La película no pretende explorar –ni alcanzar- la profundidad ética, científica y moral de la obra que la inspira. Es un entretenimiento simple y llano, un espectáculo visual lleno de piruetas y combates que captura al espectador desde el inicio. Tras una versión muy libre del desenlace de la historia que conocemos, la Criatura (Aaron Eckhart) entierra el cadáver de su irresponsable padre (Aden Young), cuando un par de demonios pretenden capturarlo por órdenes de su superior. Acuden a su rescate Ophir (Caitlin Stasey) y Keziah (Mahesh Jadu), dos guerreros de la bondadosa y milenaria Orden de las Gárgolas, y lo llevan a una enorme Catedral –en una ciudad sin nombre- ante su Reina Leonore (Miranda Otto), quien prefiere llamarlo Adam, como el primer hombre según la creencia más difundida. Doscientos años después, los demonios reactivan sus planes. El malvadísimo Príncipe Naberius (Bill Nighy) y su malencarado guarura Dekar (el propio Grevioux), a través de su infame empresa y la inocente científica Terra (Yvonne Strahovski) pretenden duplicar los descubrimientos de Víctor Frankenstein, plasmados en un diario que no deja de recordarme el que Mel Brooks nos mostró en 1974 en El joven Frankenstein: “Cómo lo hice. Por Víctor Frankenstein”.

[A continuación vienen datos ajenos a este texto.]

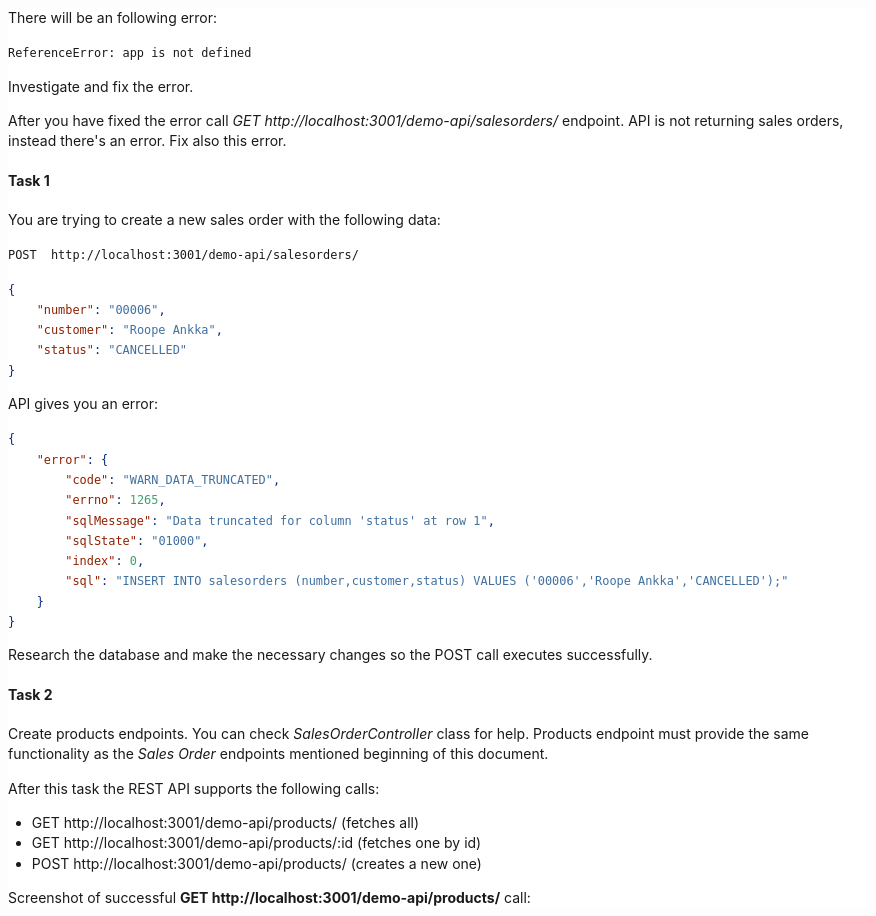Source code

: There will be an following error:
```bash
ReferenceError: app is not defined
```

Investigate and fix the error.

After you have fixed the error call *GET http://localhost:3001/demo-api/salesorders/* endpoint.
API is not returning sales orders, instead there's an error. Fix also this error.

#### **Task 1**

You are trying to create a new sales order with the following data:
```bash
POST  http://localhost:3001/demo-api/salesorders/
```
```json
{
    "number": "00006",
    "customer": "Roope Ankka",
    "status": "CANCELLED"
}
```
API gives you an error:
```json
{
    "error": {
        "code": "WARN_DATA_TRUNCATED",
        "errno": 1265,
        "sqlMessage": "Data truncated for column 'status' at row 1",
        "sqlState": "01000",
        "index": 0,
        "sql": "INSERT INTO salesorders (number,customer,status) VALUES ('00006','Roope Ankka','CANCELLED');"
    }
}
```
Research the database and make the necessary changes so the POST call executes successfully.

#### **Task 2**

Create products endpoints. You can check *SalesOrderController* class for help. Products endpoint must provide the same functionality as the *Sales Order* endpoints mentioned beginning of this document.

After this task the REST API supports the following calls:

* GET   http://localhost:3001/demo-api/products/ (fetches all)
* GET   http://localhost:3001/demo-api/products/:id (fetches one by id)
* POST  http://localhost:3001/demo-api/products/ (creates a new one)

Screenshot of successful **GET http://localhost:3001/demo-api/products/** call:

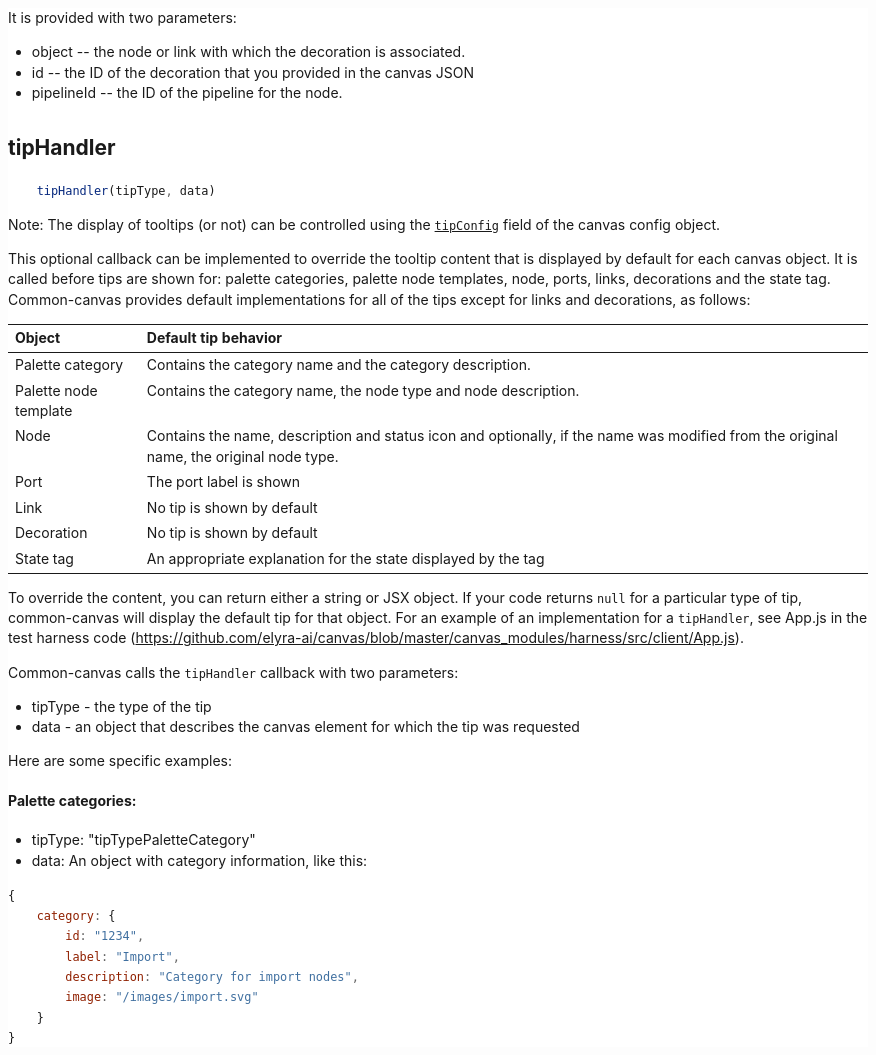 It is provided with two parameters:
* object -- the node or link with which the decoration is associated.
* id -- the ID of the decoration that you provided in the canvas JSON
* pipelineId -- the ID of the pipeline for the node.

## tipHandler
```js
    tipHandler(tipType, data)
```
Note: The display of tooltips (or not) can be controlled using the [`tipConfig`](/2.1-Config-Objects#tipconfig) field of the canvas config object. 

This optional callback can be implemented to override the tooltip content that is displayed by default for each canvas object. It is called before tips are shown for: palette categories, palette node templates, node, ports, links, decorations and the state tag. Common-canvas provides default implementations for all of the tips except for links and decorations, as follows:

|Object | Default tip behavior |
|:--------|:----------------------|
| Palette category | Contains the category name and the category description. |
| Palette node template | Contains the category name, the node type and node description. |
| Node  | Contains the name, description and status icon and optionally, if the name was modified from the original name, the original node type. |
| Port | The port label is shown |
| Link | No tip is shown by default |
| Decoration | No tip is shown by default |
| State tag | An appropriate explanation for the state displayed by the tag|

To override the content, you can return either a string or JSX object. If your code returns `null` for a particular type of tip, common-canvas will display the default tip for that object. For an example of an implementation for a `tipHandler`, see App.js in the test harness code (https://github.com/elyra-ai/canvas/blob/master/canvas_modules/harness/src/client/App.js).

Common-canvas calls the `tipHandler` callback with two parameters:
- tipType - the type of the tip 
- data - an object that describes the canvas element for which the tip was requested

Here are some specific examples:

#### Palette categories:
  - tipType: "tipTypePaletteCategory"
  - data: An object with category information, like this:

```js
{
    category: { 
        id: "1234",
        label: "Import",
        description: "Category for import nodes",
        image: "/images/import.svg"
    }
} 
```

La combinación de gárgolas, demonios y ciencia parece difícil de asimilar. Pero como dije, la cinta no admite academicismos. Tampoco omite homenajes (“¡Está vivo! ¡Está vivo!”) e imágenes que remiten inmediatamente a las cintas de Inframundo, en una urbe donde estruendosas batallas pasan completamente desapercibidas. Y además, Beattie busca la excusa para mostrar el musculoso torso desnudo del protagonista, que incluso le valió la portada de la revista especializada Muscle and Fitness eso sí, lleno de cicatrices. Y finaliza con el obligado discurso heroico en la azotea de un edificio, con la Criatura asumiendo su nueva cruzada y el nombre por el que la conocemos y que, con justicia, le pertenece.

Dicho esto, considerando sus antecedentes, no me parece difícil que Frankenstein cruce su camino con el de la vampira Selene (Kate Beckinsale) de Inframundo. Si esto ocurre, la idea vino de aquí y merezco regalías por ello.